::: Passage :::
The villagers we spoke with seemed most focused on how these policies affect income and land use. Some found the restrictions burdensome or the compensation insufficient. Others were curious but not opposed. I noticed that most decisions about how to manage land or apply restrictions still feel top-down, even when participatory language is used.
personal emotions
One night we were out for a casual amphibian survey. Many colleagues were keen to chase rare birds or snakes. In my voice diary that night I said, "maybe right now I'm feeling a bit sleepy, and what I really want to do is just stand in the paddies and listen to the frogs and sense and maybe sing."
That night I played songs from Zhuang tribe and Miao tribe on my phone. I heard these songs from Yunnan in 2023. The sound moved me in a different way now. I wrote, "it's not exactly the same as when they were singing and playing it right there in Yunnan... maybe it's the audio or maybe it's just a different place." I felt deeply, a kind of still emotion I couldn’t name, something that comes from standing in a place long enough to let it touch you.
:::
* [What you need to do]:
1. Write out everything in the passage from "That night I played" down to "it touch you.".
2. In the passage, what were many colleagues keen to chase during the amphibian survey?
::: Information provided :::
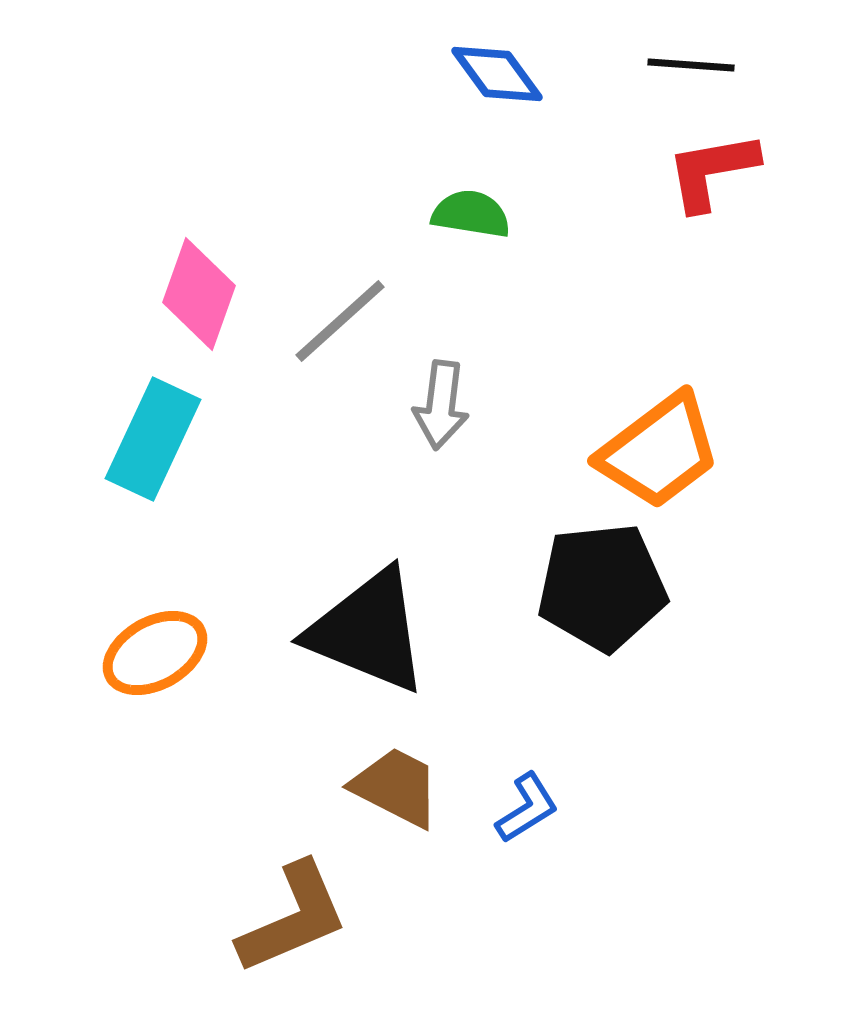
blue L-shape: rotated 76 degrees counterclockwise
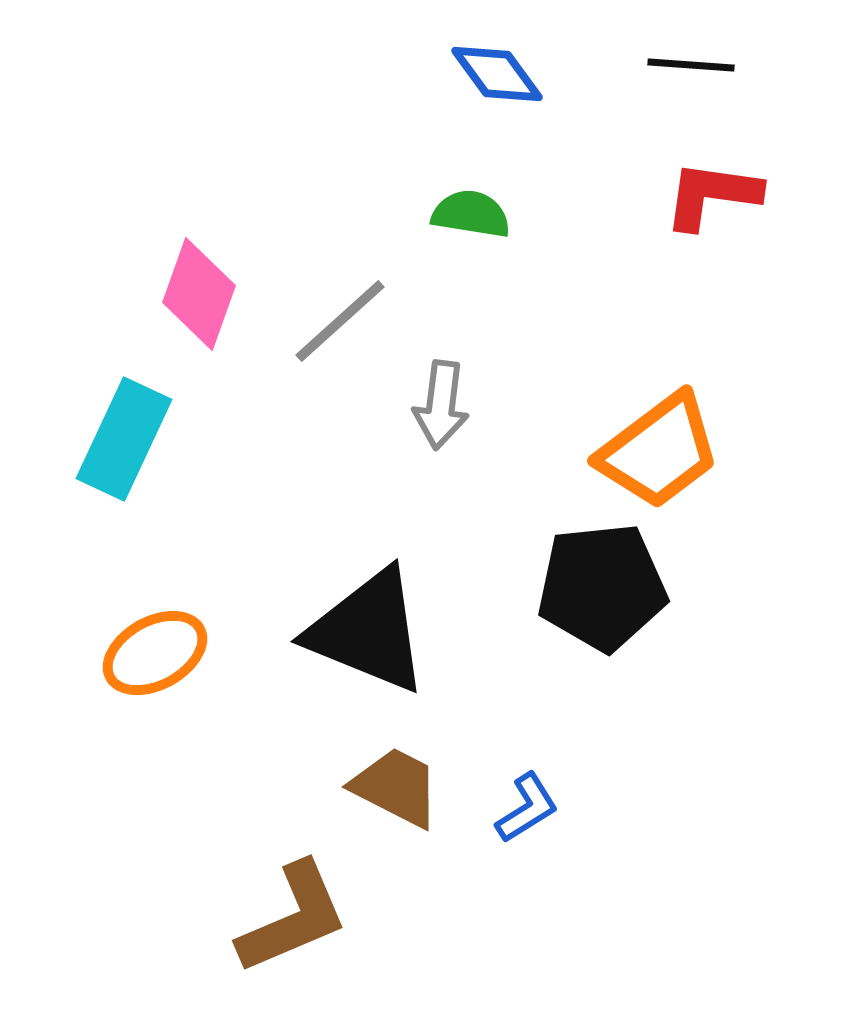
red L-shape: moved 24 px down; rotated 18 degrees clockwise
cyan rectangle: moved 29 px left
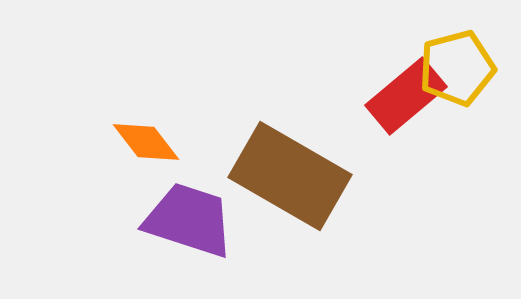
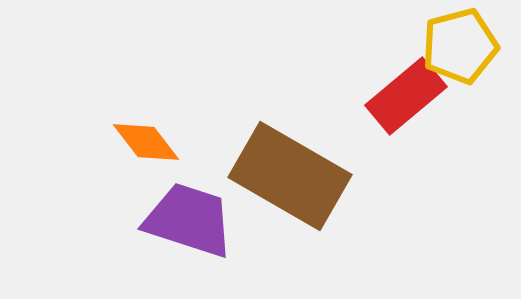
yellow pentagon: moved 3 px right, 22 px up
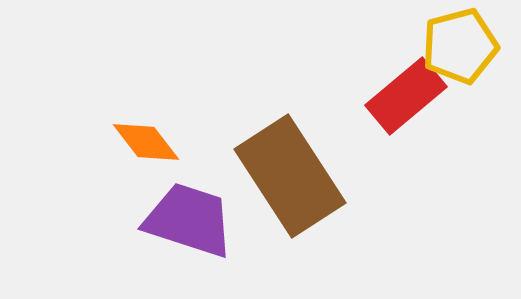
:::
* [Task responses]:
1.
That night I played songs from Zhuang tribe and Miao tribe on my phone. I heard these songs from Yunnan in 2023. The sound moved me in a different way now. I wrote, "it's not exactly the same as when they were singing and playing it right there in Yunnan... maybe it's the audio or maybe it's just a different place." I felt deeply, a kind of still emotion I couldn’t name, something that comes from standing in a place long enough to let it touch you.

2. Rare birds or snakes.